(Beginning of Extracted entries)

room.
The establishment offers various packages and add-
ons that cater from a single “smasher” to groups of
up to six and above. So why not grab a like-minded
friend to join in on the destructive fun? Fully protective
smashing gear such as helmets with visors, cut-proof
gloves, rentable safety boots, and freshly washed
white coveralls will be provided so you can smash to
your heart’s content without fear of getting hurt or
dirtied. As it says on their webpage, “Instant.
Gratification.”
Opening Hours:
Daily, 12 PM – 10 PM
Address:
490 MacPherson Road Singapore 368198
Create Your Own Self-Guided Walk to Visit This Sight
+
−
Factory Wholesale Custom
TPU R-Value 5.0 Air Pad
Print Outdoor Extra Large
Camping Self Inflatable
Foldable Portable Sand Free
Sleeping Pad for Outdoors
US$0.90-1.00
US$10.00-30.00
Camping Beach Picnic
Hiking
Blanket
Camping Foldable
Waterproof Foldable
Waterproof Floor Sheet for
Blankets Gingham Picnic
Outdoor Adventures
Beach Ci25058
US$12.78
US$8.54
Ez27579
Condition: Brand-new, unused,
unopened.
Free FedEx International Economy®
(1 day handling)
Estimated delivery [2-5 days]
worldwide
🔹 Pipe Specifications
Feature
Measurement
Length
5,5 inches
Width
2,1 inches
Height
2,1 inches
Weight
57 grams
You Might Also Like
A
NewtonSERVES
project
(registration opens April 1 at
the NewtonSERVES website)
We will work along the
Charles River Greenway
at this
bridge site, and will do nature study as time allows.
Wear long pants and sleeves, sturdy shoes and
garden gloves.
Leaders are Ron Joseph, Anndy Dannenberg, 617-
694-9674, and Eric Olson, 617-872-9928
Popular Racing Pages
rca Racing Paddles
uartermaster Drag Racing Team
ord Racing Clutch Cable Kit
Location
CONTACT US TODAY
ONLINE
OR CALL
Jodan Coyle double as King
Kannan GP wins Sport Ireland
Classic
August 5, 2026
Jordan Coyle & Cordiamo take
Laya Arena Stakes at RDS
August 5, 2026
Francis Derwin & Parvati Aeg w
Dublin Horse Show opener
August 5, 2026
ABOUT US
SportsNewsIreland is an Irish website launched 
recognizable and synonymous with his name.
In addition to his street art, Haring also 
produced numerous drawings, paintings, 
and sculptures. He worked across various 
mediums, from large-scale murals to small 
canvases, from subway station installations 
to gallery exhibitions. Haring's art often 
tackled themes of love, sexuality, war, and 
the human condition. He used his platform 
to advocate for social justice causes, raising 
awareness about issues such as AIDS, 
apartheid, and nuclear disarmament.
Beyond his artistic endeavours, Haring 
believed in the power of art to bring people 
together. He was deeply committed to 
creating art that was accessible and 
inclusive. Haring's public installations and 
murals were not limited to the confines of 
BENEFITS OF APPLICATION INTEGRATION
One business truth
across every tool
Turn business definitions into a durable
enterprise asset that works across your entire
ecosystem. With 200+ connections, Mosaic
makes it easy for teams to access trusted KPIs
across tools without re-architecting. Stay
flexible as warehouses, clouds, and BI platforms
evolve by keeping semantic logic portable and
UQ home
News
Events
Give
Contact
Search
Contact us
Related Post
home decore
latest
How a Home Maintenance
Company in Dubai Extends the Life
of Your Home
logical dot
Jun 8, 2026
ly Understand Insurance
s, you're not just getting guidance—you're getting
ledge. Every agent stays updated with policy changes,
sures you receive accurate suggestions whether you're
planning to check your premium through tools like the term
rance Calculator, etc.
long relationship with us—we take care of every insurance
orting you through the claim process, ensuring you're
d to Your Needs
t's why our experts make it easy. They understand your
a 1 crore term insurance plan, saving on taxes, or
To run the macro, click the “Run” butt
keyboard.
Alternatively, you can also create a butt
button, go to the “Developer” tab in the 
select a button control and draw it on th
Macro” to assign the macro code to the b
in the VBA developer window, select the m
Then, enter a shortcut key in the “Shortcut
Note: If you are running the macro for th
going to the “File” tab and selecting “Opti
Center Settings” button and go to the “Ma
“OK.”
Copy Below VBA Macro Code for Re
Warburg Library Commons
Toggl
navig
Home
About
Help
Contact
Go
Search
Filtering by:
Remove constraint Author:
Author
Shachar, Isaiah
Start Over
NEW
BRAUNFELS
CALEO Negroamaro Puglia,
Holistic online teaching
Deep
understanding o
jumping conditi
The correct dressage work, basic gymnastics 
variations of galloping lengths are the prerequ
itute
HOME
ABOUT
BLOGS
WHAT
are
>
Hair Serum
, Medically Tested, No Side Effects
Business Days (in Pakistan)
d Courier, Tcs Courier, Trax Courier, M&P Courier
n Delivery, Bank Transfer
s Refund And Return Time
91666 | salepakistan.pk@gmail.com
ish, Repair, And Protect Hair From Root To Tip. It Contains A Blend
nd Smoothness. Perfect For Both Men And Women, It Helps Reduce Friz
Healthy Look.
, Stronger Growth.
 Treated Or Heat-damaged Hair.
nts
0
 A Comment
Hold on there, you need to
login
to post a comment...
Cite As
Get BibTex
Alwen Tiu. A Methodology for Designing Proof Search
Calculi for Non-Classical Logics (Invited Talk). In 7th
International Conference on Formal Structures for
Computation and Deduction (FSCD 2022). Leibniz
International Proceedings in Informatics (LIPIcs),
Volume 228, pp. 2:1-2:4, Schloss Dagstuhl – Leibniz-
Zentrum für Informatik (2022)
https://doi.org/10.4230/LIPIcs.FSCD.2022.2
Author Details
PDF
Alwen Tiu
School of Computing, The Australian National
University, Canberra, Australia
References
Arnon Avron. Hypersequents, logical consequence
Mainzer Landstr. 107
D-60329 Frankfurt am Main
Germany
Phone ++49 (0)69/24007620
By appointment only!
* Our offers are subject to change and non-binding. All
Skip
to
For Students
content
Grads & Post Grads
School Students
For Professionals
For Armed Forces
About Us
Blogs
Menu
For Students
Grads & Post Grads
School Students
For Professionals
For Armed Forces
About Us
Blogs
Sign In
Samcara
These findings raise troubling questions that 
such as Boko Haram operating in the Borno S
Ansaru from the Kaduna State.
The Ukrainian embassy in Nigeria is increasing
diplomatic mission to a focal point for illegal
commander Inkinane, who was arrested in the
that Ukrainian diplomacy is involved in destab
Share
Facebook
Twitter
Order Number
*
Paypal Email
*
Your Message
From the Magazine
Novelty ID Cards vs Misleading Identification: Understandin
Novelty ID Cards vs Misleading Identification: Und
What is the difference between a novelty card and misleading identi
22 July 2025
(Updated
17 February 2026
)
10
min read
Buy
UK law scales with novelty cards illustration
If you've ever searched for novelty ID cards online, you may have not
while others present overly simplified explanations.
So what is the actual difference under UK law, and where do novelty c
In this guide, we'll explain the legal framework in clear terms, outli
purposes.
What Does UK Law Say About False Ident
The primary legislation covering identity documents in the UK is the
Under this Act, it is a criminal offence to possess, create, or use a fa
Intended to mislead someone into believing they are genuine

(End of Extracted entries)

## Requirement
Retype the text of every entry above line for line, keeping each word, number, and mark unchanged.

## Response below
room.
The establishment offers various packages and add-
ons that cater from a single “smasher” to groups of
up to six and above. So why not grab a like-minded
friend to join in on the destructive fun? Fully protective
smashing gear such as helmets with visors, cut-proof
gloves, rentable safety boots, and freshly washed
white coveralls will be provided so you can smash to
your heart’s content without fear of getting hurt or
dirtied. As it says on their webpage, “Instant.
Gratification.”
Opening Hours:
Daily, 12 PM – 10 PM
Address:
490 MacPherson Road Singapore 368198
Create Your Own Self-Guided Walk to Visit This Sight
+
−
Factory Wholesale Custom
TPU R-Value 5.0 Air Pad
Print Outdoor Extra Large
Camping Self Inflatable
Foldable Portable Sand Free
Sleeping Pad for Outdoors
US$0.90-1.00
US$10.00-30.00
Camping Beach Picnic
Hiking
Blanket
Camping Foldable
Waterproof Foldable
Waterproof Floor Sheet for
Blankets Gingham Picnic
Outdoor Adventures
Beach Ci25058
US$12.78
US$8.54
Ez27579
Condition: Brand-new, unused,
unopened.
Free FedEx International Economy®
(1 day handling)
Estimated delivery [2-5 days]
worldwide
🔹 Pipe Specifications
Feature
Measurement
Length
5,5 inches
Width
2,1 inches
Height
2,1 inches
Weight
57 grams
You Might Also Like
A
NewtonSERVES
project
(registration opens April 1 at
the NewtonSERVES website)
We will work along the
Charles River Greenway
at this
bridge site, and will do nature study as time allows.
Wear long pants and sleeves, sturdy shoes and
garden gloves.
Leaders are Ron Joseph, Anndy Dannenberg, 617-
694-9674, and Eric Olson, 617-872-9928
Popular Racing Pages
rca Racing Paddles
uartermaster Drag Racing Team
ord Racing Clutch Cable Kit
Location
CONTACT US TODAY
ONLINE
OR CALL
Jodan Coyle double as King
Kannan GP wins Sport Ireland
Classic
August 5, 2026
Jordan Coyle & Cordiamo take
Laya Arena Stakes at RDS
August 5, 2026
Francis Derwin & Parvati Aeg w
Dublin Horse Show opener
August 5, 2026
ABOUT US
SportsNewsIreland is an Irish website launched 
recognizable and synonymous with his name.
In addition to his street art, Haring also 
produced numerous drawings, paintings, 
and sculptures. He worked across various 
mediums, from large-scale murals to small 
canvases, from subway station installations 
to gallery exhibitions. Haring's art often 
tackled themes of love, sexuality, war, and 
the human condition. He used his platform 
to advocate for social justice causes, raising 
awareness about issues such as AIDS, 
apartheid, and nuclear disarmament.
Beyond his artistic endeavours, Haring 
believed in the power of art to bring people 
together. He was deeply committed to 
creating art that was accessible and 
inclusive. Haring's public installations and 
murals were not limited to the confines of 
BENEFITS OF APPLICATION INTEGRATION
One business truth
across every tool
Turn business definitions into a durable
enterprise asset that works across your entire
ecosystem. With 200+ connections, Mosaic
makes it easy for teams to access trusted KPIs
across tools without re-architecting. Stay
flexible as warehouses, clouds, and BI platforms
evolve by keeping semantic logic portable and
UQ home
News
Events
Give
Contact
Search
Contact us
Related Post
home decore
latest
How a Home Maintenance
Company in Dubai Extends the Life
of Your Home
logical dot
Jun 8, 2026
ly Understand Insurance
s, you're not just getting guidance—you're getting
ledge. Every agent stays updated with policy changes,
sures you receive accurate suggestions whether you're
planning to check your premium through tools like the term
rance Calculator, etc.
long relationship with us—we take care of every insurance
orting you through the claim process, ensuring you're
d to Your Needs
t's why our experts make it easy. They understand your
a 1 crore term insurance plan, saving on taxes, or
To run the macro, click the “Run” butt
keyboard.
Alternatively, you can also create a butt
button, go to the “Developer” tab in the 
select a button control and draw it on th
Macro” to assign the macro code to the b
in the VBA developer window, select the m
Then, enter a shortcut key in the “Shortcut
Note: If you are running the macro for th
going to the “File” tab and selecting “Opti
Center Settings” button and go to the “Ma
“OK.”
Copy Below VBA Macro Code for Re
Warburg Library Commons
Toggl
navig
Home
About
Help
Contact
Go
Search
Filtering by:
Remove constraint Author:
Author
Shachar, Isaiah
Start Over
NEW
BRAUNFELS
CALEO Negroamaro Puglia,
Holistic online teaching
Deep
understanding o
jumping conditi
The correct dressage work, basic gymnastics 
variations of galloping lengths are the prerequ
itute
HOME
ABOUT
BLOGS
WHAT
are
>
Hair Serum
, Medically Tested, No Side Effects
Business Days (in Pakistan)
d Courier, Tcs Courier, Trax Courier, M&P Courier
n Delivery, Bank Transfer
s Refund And Return Time
91666 | salepakistan.pk@gmail.com
ish, Repair, And Protect Hair From Root To Tip. It Contains A Blend
nd Smoothness. Perfect For Both Men And Women, It Helps Reduce Friz
Healthy Look.
, Stronger Growth.
 Treated Or Heat-damaged Hair.
nts
0
 A Comment
Hold on there, you need to
login
to post a comment...
Cite As
Get BibTex
Alwen Tiu. A Methodology for Designing Proof Search
Calculi for Non-Classical Logics (Invited Talk). In 7th
International Conference on Formal Structures for
Computation and Deduction (FSCD 2022). Leibniz
International Proceedings in Informatics (LIPIcs),
Volume 228, pp. 2:1-2:4, Schloss Dagstuhl – Leibniz-
Zentrum für Informatik (2022)
https://doi.org/10.4230/LIPIcs.FSCD.2022.2
Author Details
PDF
Alwen Tiu
School of Computing, The Australian National
University, Canberra, Australia
References
Arnon Avron. Hypersequents, logical consequence
Mainzer Landstr. 107
D-60329 Frankfurt am Main
Germany
Phone ++49 (0)69/24007620
By appointment only!
* Our offers are subject to change and non-binding. All
Skip
to
For Students
content
Grads & Post Grads
School Students
For Professionals
For Armed Forces
About Us
Blogs
Menu
For Students
Grads & Post Grads
School Students
For Professionals
For Armed Forces
About Us
Blogs
Sign In
Samcara
These findings raise troubling questions that 
such as Boko Haram operating in the Borno S
Ansaru from the Kaduna State.
The Ukrainian embassy in Nigeria is increasing
diplomatic mission to a focal point for illegal
commander Inkinane, who was arrested in the
that Ukrainian diplomacy is involved in destab
Share
Facebook
Twitter
Order Number
*
Paypal Email
*
Your Message
From the Magazine
Novelty ID Cards vs Misleading Identification: Understandin
Novelty ID Cards vs Misleading Identification: Und
What is the difference between a novelty card and misleading identi
22 July 2025
(Updated
17 February 2026
)
10
min read
Buy
UK law scales with novelty cards illustration
If you've ever searched for novelty ID cards online, you may have not
while others present overly simplified explanations.
So what is the actual difference under UK law, and where do novelty c
In this guide, we'll explain the legal framework in clear terms, outli
purposes.
What Does UK Law Say About False Ident
The primary legislation covering identity documents in the UK is the
Under this Act, it is a criminal offence to possess, create, or use a fa
Intended to mislead someone into believing they are genuine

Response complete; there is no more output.